On appeal from Superior Court of New Jersey, Law Division, Essex County, Docket No. L-5833-03.
NOT FOR PUBLICATION WITHOUT THE APPROVAL OF THE APPELLATE DIVISION
Submitted September 23, 2008
Before Judges Collester and Graves.
In this automobile negligence action, plaintiff Hui Chen appeals from an order dated November 3, 2006, which was entered after three days of jury trial. The order granted defendant's motion for a mistrial and ordered plaintiff's attorney, Feng Li, to pay defendant's litigation costs and counsel fees in the total amount of $7375. The order states that no retrial shall occur until such time as the sum is paid, and it provides that plaintiff's attorney "shall not obtain reimbursement from plaintiff." Because the order does not dispose of all claims between the parties, and we have not granted leave to appeal pursuant to Rule 2:2-4, we dismiss the appeal as interlocutory.
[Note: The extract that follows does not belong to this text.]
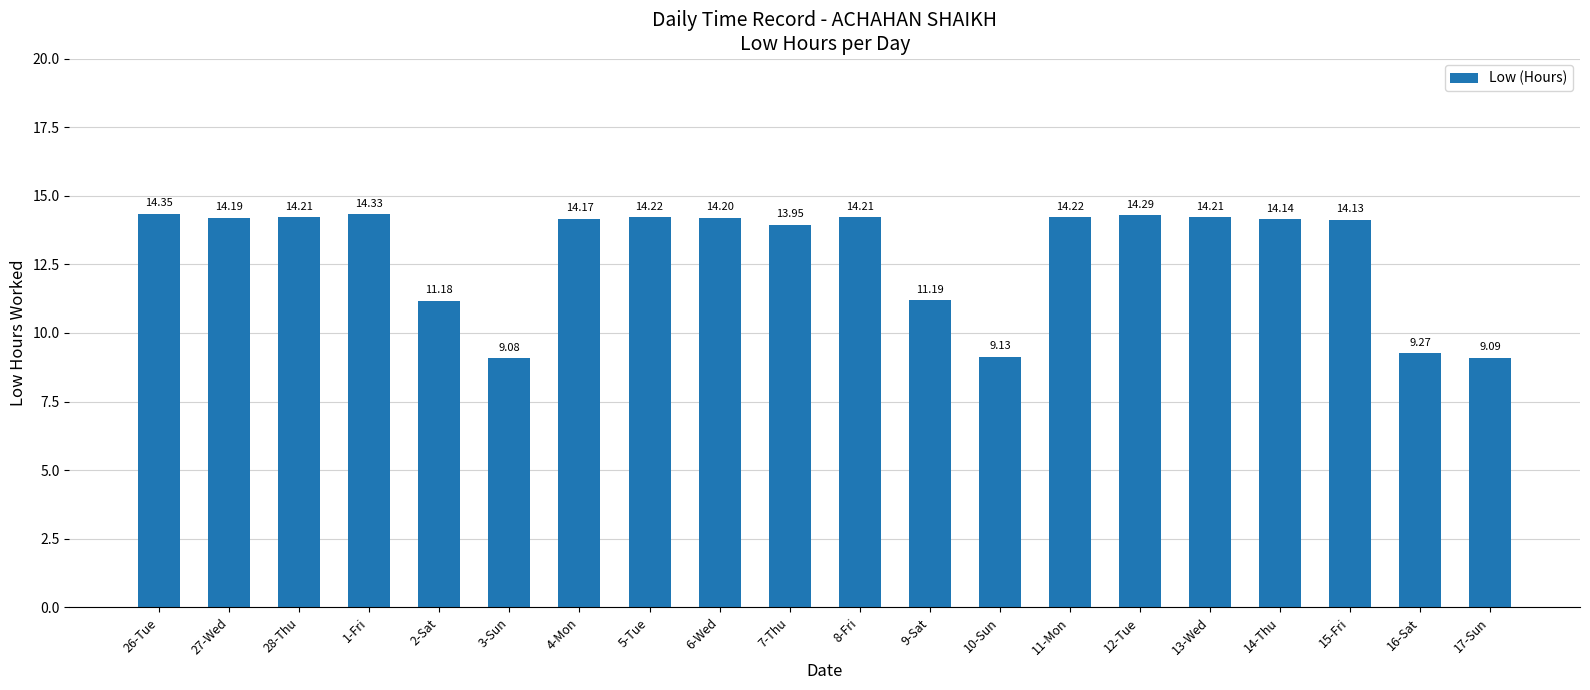

What position from the left is 7-Thu?

10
"Under Rule 2:2-3(a)(1), an appeal as of right may be taken to the Appellate Division only from a'final judgment.' To be a final judgment, an order generally must'dispose of all claims against all parties.'" Janicky v. Point Bay Fuel, Inc., 396 N.J. Super. 545, 549 (App. Div. 2007) (quoting S.N. Golden Estates, Inc. v. Cont'l Cas. Co., 317 N.J. Super. 82, 87 (App. Div. 1998)). In the present matter, the order granting a mistrial and awarding counsel fees and costs is not appealable as of right because it "does not finally determine [plaintiff's] cause of action." Moon v. Warren Haven Nursing Home, 182 N.J. 507, 512 (2005); see D'Oliviera v. Micol, 321 N.J. Super. 637, 640 (App. Div. 1999) ("There is no question but that an order granting a new trial as to one or more parties is interlocutory since it does not dispose of all issues as to all parties.").
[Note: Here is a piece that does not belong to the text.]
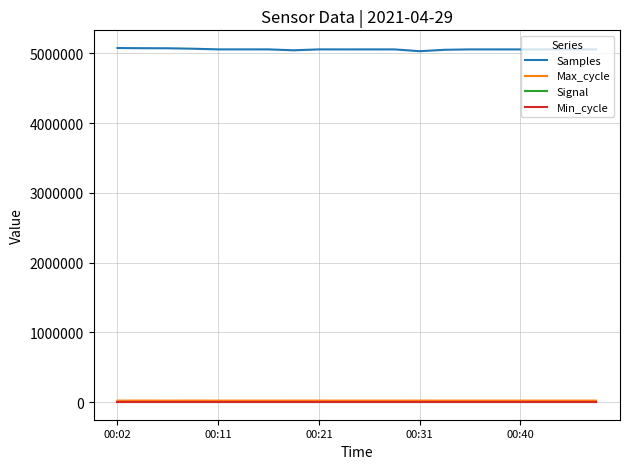

Which series has the largest range (max minus min)?

Samples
Ordinarily, there is no right to appeal from interlocutory orders. R. 2:2-3(a). Appeals respecting interlocutory orders are generally governed by Rule 2:2-4, which provides that "the Appellate Division may grant leave to appeal, in the interest of justice, from an interlocutory order of a court." In order to secure leave to appeal, a litigant must comply with Rule 2:5-6(a), which requires the filing of a notice of motion for leave to appeal within twenty days of the service of the order.
It is well established that "[t]he grant of interlocutory review is'highly discretionary' and'customarily exercised only sparingly.'" Vitanza v. James, 397 N.J. Super. 516, 517 (App. Div. 2008) (quoting State v. Reldan, 100 N.J. 187, 205 (1985)). Furthermore, "[i]t is the exclusive prerogative of this court to determine whether extraordinary circumstances are present warranting a piecemeal appeal." Edwards v. McBreen, 369 N.J. Super. 415, 420 (App. Div. 2004).
In this case, the order entered on November 3, 2006, is not appealable as of right because it does not adjudicate plaintiff's cause of action. Moreover, leave to appeal, which was neither sought nor obtained, is not warranted. See Parker v. City of Trenton, 382 N.J. Super. 454, 458 (App. Div. 2006) ("At a time when this court struggles to decide over 7,000 appeals a year in a timely manner, it should not be presented with piecemeal litigation and should be reviewing interlocutory determinations only when they warrant pretrial review."). Consequently, any further review must await the entry of a final determination disposing of all issues between the parties, and the timely filing of a proper notice of appeal from that final order or judgment.